Vespasiano asintió con la cabeza. Todos los celtas que había conocido compartían la misma confianza arrogante en la superioridad innata de su cultura y adoptaban una actitud de profundo desprecio por lo que ellos consideraban los refinamientos, impropios de un hombre, de las civilizaciones griega y Romana. Aquellos Britanos eran los peores. Se pasaban de estúpidos, concluyó Vespasiano.

– Haz lo que puedas, centurión. Si no aprenden de sus superiores nunca serán una amenaza para nosotros.

– Sí, señor. -Albino bajó la mirada con desaliento.

El toque amortiguado de un clarín sonó más allá de la tienda. Momentos después oyeron gritar algunas órdenes. El centurión miró al legado pero Vespasiano se negó a que lo consideraran una persona que se alteraba ante cualquier distracción pasajera. Se reclinó en la silla para hablarle al centurión.

– Muy bien, centurión. Mandaré un despacho al general para informarle de tu situación, y de los ataques de esos Druidas. Mientras tanto seguirás con el adiestramiento y mantendrás las patrullas. Tal vez no mantengamos alejados a los Druidas pero al menos sabrán que les estamos buscando. Los exploradores deberían hacer más fácil la tarea. ¿Tienes algo más que decirme?

– No, señor.

– Puedes retirarte.

El centurión cogió el casco, saludó y salió de la tienda a paso rápido.

Vespasiano se dio cuenta de que el griterío había aumentado: el tintineo de las armas y las corazas indicaba que un gran contingente de soldados se disponía a ponerse en marcha. Le costó resistir el impulso de salir corriendo de la tienda para ver qué ocurría, pero ¡que lo asparan si se permitía comportarse como un nervioso tribuno subalterno en su primer día en el ejército! Se obligó a coger un rollo y empezar a leer los últimos informes de efectivos.

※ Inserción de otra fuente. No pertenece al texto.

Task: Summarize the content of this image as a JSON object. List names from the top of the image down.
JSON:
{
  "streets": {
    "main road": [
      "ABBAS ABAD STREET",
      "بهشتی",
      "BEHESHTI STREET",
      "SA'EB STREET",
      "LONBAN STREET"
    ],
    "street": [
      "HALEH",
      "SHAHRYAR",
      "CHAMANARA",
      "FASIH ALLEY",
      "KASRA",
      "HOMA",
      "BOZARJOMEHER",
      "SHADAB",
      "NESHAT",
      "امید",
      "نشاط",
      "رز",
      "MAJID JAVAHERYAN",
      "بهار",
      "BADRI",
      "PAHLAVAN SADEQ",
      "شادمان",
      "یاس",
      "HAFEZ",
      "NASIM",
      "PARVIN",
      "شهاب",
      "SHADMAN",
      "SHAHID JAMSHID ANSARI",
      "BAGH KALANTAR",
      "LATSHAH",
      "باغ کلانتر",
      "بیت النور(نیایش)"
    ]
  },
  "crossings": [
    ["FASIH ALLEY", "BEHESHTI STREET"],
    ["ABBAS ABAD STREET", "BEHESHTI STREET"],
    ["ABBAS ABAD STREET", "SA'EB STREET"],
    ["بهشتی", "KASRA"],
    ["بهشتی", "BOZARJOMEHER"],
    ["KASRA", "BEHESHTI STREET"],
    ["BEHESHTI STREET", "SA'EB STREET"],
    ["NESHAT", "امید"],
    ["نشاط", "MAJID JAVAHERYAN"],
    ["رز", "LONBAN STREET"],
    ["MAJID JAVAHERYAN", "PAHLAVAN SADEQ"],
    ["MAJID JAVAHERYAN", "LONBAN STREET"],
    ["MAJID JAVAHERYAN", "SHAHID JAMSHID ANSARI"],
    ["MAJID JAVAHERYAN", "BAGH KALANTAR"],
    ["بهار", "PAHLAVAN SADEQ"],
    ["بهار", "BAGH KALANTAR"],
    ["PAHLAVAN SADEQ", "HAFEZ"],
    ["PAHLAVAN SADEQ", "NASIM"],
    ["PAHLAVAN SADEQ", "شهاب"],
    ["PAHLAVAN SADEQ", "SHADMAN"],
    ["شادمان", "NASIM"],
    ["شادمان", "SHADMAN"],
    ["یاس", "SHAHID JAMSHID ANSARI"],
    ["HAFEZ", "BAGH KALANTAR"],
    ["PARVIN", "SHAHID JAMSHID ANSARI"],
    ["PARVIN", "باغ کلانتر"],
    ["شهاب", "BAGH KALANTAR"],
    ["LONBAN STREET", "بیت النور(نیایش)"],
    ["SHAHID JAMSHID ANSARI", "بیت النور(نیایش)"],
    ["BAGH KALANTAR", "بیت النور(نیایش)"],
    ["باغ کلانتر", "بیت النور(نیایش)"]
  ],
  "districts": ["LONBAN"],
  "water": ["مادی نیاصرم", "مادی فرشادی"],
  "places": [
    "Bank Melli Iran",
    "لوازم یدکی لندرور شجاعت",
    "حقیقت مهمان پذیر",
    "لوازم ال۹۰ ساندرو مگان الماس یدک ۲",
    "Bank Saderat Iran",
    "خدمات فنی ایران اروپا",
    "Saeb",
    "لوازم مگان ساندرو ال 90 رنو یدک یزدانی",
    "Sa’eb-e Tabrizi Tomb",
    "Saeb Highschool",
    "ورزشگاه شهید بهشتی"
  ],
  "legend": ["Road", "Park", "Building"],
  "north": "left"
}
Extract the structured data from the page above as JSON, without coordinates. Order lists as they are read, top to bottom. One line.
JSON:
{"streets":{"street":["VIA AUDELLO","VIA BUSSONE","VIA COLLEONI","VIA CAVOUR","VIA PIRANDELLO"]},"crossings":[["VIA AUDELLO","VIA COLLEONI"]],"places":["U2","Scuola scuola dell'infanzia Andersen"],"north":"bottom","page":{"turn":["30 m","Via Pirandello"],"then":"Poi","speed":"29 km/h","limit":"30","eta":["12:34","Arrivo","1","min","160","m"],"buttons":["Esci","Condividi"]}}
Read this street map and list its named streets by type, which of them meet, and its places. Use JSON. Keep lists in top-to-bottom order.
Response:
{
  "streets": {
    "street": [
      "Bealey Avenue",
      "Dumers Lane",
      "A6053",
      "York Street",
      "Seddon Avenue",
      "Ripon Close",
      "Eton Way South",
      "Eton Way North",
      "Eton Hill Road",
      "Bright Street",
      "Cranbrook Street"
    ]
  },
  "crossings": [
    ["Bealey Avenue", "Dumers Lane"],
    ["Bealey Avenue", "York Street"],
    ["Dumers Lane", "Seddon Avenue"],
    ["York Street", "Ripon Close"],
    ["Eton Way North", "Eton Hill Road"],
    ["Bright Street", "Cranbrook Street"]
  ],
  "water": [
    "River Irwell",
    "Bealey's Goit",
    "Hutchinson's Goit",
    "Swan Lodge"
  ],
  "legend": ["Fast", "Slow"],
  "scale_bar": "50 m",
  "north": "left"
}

Sonaron unas pisadas en las tablas de madera del suelo que había justo en el exterior de la tienda.

– ¿Está el legado ahí dentro? -les gritó alguien a los centinelas que montaban guardia junto a los faldones de la entrada a la tienda de Vespasiano-. Pues dejadme pasar.

Los faldones de cuero se abrieron y Plinio, el tribuno superior, entró a toda prisa, jadeando. Tragó saliva ansiosamente.

– ¡Señor! Tiene que ver esto.

Vespasiano levantó la vista de las hileras de números del pergamino.

– Cálmate, tribuno. Ésta no es la manera de comportarse de un oficial superior.

– ¿Señor?

– Uno no va zumbando por todo el campamento a menos que se trate de una emergencia de lo más grave.

– Si, señor. -¿Y estamos en grave peligro, tribuno?

– No, señor. -Entonces no pierdas la calma y sirve de ejemplo al resto de la legión.

– Sí, señor. Lo lamento, señor.

– Está bien. ¿Qué es eso tan urgente que debes explicarme?

– Se acercan unos hombres al campamento, señor.

– ¿Cuántos?

– Dos, señor. Y algunos más que se han quedado junto al bosque.

– ¿Dos? ¿Y entonces a qué viene todo este alboroto?

– Uno de ellos es Romano…

Vespasiano esperó pacientemente un momento.

– ¿Y el otro? -No lo sé, señor. No he visto nada igual en toda mi vida.